Gradient issue
TonyXuQAQ opened this issue · 9 comments
Hi, after going through the training code, it seems that the gradient is not properly backpropagated. It seems that all projector layers mm_projector
are called within torch.no_grad
(i.e., call_1, call_2). If so, it means the projector layer is not trained at all, right? Is this a typo in the released code or an error?
Can you share the error output and training configuration file?
There is no error. I just used the raw code of this repo. I mean, the projector mm_projector
layer seems not been trained properly in valley/model/valley.py
. All mm_projector
are wrapped in torch.no_grad
so that the projector will not be trained, since the gradient is blocked within torch.no_grad
.
But projectors are wrapped inside
torch.no_grad
. So the gradient cannot pass the projector, i.e., the projector is not trained. And you did not use this layer elsewhere. I wonder how you trained this projector.
@TonyXuQAQ I find the projector is not wrapped inside 'torch.no_grad' in the original code of this repo, as follows:
in
[https://github.com/RupertLuo/Valley/blob/8da73a9551cd9ce520c47f7c3f508fdfc387f4f8/valley/model/valley.py].
I guess the "bug" is caused by reorganizing the codes. And the projector should be outside the 'torch.no_grad' as the released models are trained with tuning projector.
Thanks for the information.
During finetuning, I also noticed that your current version code cannot load VideoChat-instruct-11K normally. Because LLaVA-instruct-150K's label is organized as "{'human":... "gpt":...}", but VideoChat-instruct-11K's label is organized as "{'q':..., 'a':...}". These two datasets have different label formats. But your code did not do format transformation. I guess you missed the label pre-processing code.
I don't know how, based on your llama-2-pretrain weights, I finetuned valley on the above two datasets and the results are very bad.

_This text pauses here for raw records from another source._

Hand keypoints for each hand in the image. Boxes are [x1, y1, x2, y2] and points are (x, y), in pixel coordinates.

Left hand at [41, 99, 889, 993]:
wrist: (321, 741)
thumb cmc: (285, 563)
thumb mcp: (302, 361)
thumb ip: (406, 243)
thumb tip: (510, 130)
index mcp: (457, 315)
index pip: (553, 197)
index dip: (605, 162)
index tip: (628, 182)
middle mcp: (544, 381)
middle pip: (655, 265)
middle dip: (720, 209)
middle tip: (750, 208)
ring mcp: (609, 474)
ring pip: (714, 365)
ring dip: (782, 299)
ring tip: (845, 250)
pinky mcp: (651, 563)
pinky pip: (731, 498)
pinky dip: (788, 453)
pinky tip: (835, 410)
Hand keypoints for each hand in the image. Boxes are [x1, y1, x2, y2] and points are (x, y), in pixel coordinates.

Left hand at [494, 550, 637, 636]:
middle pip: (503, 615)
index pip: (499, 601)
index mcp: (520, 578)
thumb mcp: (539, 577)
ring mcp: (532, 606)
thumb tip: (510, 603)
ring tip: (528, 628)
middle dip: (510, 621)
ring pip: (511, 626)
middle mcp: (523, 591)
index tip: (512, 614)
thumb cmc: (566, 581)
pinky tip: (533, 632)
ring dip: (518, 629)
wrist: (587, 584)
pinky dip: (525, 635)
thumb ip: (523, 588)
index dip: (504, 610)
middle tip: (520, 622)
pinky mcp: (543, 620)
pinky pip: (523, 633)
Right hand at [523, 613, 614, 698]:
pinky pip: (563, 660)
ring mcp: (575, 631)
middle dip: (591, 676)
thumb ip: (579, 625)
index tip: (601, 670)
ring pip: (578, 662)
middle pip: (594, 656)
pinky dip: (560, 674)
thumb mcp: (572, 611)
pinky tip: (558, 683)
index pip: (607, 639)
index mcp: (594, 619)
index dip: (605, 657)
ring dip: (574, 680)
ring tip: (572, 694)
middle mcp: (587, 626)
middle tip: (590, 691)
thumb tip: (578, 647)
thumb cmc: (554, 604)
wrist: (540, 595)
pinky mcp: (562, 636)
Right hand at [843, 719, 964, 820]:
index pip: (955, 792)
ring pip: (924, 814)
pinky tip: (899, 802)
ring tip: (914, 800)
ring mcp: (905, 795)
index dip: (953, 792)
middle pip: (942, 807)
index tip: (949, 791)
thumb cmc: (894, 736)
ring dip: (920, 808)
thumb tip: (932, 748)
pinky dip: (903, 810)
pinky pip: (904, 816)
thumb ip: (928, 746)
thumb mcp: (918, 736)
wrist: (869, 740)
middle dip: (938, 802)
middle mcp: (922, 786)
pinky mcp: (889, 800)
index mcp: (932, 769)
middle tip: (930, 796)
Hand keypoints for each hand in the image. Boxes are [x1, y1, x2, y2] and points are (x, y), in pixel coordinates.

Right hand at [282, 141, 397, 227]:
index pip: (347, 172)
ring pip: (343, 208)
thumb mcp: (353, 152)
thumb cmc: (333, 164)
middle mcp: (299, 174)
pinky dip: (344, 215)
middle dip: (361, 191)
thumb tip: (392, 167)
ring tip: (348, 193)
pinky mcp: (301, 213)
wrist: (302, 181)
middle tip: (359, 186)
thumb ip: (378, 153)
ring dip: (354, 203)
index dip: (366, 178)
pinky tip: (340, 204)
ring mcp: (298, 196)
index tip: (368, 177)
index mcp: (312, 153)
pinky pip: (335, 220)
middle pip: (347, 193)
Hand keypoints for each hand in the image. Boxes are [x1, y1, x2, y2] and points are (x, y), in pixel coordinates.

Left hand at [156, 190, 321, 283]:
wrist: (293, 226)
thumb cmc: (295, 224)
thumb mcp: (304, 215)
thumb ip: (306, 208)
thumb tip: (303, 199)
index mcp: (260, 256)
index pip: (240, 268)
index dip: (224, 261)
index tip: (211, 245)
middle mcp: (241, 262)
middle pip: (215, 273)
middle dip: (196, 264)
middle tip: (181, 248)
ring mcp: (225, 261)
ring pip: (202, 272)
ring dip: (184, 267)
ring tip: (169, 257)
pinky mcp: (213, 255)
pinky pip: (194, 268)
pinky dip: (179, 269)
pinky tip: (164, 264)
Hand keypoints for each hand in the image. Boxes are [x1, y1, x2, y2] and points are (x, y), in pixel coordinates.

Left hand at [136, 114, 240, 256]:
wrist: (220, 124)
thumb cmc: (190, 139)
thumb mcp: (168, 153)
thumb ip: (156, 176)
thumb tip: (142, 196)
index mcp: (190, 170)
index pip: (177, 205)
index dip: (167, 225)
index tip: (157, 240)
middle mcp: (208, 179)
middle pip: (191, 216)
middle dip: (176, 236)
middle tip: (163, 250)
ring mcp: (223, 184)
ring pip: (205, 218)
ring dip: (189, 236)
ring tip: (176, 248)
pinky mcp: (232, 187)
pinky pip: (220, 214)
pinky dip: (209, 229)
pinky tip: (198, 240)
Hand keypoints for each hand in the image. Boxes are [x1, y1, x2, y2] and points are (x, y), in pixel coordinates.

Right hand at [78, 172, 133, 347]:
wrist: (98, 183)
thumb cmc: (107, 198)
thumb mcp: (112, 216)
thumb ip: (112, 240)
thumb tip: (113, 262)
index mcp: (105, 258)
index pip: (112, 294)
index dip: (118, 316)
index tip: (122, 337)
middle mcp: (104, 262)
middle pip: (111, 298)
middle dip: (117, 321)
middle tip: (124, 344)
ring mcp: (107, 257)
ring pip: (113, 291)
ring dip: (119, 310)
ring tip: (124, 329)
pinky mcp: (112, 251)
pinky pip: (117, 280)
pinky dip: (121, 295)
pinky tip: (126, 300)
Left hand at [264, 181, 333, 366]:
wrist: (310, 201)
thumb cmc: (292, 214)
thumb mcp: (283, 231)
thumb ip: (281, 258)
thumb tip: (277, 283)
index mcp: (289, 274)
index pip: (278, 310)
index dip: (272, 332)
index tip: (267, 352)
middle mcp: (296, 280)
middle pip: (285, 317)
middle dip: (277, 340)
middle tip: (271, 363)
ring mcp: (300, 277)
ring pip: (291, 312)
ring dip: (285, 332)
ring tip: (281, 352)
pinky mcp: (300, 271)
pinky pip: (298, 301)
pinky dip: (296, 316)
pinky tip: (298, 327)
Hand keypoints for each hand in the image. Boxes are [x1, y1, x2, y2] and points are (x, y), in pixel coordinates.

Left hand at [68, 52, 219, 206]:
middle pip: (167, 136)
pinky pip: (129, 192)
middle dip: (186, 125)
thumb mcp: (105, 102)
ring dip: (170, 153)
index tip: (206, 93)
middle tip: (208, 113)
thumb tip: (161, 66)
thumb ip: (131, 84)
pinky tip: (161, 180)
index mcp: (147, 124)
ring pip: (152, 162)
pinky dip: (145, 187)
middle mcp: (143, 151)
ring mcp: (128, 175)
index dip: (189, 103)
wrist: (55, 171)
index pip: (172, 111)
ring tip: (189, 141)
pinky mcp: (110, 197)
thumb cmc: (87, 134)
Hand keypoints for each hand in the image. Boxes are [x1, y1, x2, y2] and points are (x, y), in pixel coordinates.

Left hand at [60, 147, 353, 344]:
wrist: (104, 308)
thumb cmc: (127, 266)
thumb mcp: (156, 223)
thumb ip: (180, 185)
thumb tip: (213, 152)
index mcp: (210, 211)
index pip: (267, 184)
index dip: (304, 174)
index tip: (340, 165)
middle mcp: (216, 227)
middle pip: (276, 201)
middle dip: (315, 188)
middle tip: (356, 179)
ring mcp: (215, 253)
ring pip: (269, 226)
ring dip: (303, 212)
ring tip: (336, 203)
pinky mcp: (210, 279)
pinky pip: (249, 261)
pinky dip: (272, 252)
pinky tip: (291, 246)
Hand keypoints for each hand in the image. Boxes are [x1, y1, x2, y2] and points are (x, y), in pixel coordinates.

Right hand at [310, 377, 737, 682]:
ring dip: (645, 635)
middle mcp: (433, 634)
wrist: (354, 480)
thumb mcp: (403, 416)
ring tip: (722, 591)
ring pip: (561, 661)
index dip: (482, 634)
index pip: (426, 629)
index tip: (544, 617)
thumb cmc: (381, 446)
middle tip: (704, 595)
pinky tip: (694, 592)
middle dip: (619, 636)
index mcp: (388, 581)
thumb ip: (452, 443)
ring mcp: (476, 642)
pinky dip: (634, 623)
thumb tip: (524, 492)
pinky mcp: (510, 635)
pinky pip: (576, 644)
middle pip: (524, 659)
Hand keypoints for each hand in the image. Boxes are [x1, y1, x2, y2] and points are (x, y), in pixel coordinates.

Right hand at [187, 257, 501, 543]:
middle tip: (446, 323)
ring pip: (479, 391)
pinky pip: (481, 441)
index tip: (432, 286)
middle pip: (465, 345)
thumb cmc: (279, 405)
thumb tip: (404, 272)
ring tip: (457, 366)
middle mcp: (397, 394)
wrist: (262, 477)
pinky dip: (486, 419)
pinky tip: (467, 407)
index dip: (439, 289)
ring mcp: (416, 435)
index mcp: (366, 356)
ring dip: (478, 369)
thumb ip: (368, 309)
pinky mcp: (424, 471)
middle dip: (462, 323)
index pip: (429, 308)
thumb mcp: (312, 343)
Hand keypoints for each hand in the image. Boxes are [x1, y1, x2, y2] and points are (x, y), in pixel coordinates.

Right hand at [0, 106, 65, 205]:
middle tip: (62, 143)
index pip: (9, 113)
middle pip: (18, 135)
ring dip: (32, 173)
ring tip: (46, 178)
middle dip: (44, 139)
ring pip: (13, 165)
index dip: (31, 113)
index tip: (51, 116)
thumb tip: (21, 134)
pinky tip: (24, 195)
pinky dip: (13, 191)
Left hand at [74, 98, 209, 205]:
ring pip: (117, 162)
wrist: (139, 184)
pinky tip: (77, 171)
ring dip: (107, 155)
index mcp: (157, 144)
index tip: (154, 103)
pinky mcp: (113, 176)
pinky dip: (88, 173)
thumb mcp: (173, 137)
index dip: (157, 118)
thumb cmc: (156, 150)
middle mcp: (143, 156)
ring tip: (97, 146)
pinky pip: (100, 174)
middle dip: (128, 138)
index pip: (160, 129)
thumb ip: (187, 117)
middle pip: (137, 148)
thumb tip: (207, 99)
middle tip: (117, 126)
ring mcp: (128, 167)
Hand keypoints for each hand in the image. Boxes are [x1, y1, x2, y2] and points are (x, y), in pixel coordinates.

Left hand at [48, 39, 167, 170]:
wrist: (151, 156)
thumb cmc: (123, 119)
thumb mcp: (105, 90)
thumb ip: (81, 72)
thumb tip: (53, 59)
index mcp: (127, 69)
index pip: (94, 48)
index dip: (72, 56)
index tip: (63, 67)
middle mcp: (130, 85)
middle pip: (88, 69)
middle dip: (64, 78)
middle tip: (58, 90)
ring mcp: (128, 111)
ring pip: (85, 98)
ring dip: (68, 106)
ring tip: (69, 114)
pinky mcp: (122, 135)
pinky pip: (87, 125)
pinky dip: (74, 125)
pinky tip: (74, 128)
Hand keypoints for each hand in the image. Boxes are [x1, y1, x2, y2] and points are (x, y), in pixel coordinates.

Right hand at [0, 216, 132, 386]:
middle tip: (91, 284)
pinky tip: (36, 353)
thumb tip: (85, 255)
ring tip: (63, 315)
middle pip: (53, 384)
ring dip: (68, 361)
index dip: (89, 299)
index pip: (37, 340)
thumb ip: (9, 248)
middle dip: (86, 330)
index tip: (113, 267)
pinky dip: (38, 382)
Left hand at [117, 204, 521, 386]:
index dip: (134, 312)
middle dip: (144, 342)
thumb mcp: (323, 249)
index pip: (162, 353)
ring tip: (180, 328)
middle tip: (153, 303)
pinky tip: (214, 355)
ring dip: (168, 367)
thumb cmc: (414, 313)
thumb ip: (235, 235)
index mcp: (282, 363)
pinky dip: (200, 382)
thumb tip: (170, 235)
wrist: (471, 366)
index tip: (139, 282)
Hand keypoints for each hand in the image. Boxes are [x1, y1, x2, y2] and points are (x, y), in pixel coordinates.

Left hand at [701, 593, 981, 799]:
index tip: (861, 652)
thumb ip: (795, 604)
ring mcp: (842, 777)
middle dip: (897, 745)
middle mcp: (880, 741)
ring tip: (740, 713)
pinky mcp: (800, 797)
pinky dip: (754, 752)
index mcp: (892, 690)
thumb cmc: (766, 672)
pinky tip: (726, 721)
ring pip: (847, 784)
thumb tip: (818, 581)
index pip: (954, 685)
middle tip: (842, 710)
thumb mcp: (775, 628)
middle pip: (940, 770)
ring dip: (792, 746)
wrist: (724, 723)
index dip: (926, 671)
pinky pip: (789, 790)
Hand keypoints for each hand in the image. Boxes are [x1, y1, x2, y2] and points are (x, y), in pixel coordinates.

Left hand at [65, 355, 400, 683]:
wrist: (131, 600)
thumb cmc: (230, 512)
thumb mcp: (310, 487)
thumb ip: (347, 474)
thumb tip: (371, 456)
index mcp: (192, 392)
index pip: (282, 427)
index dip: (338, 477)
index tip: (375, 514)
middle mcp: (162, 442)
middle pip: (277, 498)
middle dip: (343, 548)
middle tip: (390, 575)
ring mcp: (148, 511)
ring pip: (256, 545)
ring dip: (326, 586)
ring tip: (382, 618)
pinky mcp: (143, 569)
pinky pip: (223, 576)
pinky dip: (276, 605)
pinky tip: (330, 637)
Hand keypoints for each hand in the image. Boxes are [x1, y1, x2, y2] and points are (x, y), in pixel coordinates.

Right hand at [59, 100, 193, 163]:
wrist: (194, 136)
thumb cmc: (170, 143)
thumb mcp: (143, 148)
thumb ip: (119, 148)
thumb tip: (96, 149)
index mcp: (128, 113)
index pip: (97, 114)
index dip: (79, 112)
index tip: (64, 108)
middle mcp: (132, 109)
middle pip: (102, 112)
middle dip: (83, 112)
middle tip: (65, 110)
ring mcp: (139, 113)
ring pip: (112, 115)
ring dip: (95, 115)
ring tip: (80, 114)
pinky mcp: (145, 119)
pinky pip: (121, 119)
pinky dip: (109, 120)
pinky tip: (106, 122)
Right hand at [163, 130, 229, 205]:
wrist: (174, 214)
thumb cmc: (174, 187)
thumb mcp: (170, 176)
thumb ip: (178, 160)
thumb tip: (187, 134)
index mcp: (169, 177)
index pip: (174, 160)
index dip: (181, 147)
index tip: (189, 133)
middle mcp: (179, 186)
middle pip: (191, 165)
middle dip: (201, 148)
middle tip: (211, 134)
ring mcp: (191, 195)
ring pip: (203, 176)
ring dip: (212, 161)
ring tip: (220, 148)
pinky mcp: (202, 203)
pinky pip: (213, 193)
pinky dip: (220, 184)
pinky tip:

I will refer to the early commits of this repo for debugging.
So may I know which commit is used to train the provided valley-2-7b? I just want to re-implement the performance of the provided checkpoints
Thanks for the information.
During finetuning, I also noticed that your current version code cannot load VideoChat-instruct-11K normally. Because LLaVA-instruct-150K's label is organized as "{'human":... "gpt":...}", but VideoChat-instruct-11K's label is organized as "{'q':..., 'a':...}". These two datasets have different label formats. But your code did not do format transformation. I guess you missed the label pre-processing code.
I don't know how, based on your llama-2-pretrain weights, I finetuned valley on the above two datasets and the results are very bad. I will refer to the early commits of this repo for debugging.
LLaVA-instruct-150k should be able to load. For videochat-11k, you need to convert the format to LLaVA-instruct-150k.
So may I know which commit is used to train the provided valley-2-7b? I just want to re-implement the performance of the provided checkpoints
Thank you for your continued attention to this project. I will synchronize it to the code that can be perfectly trained as soon as possible.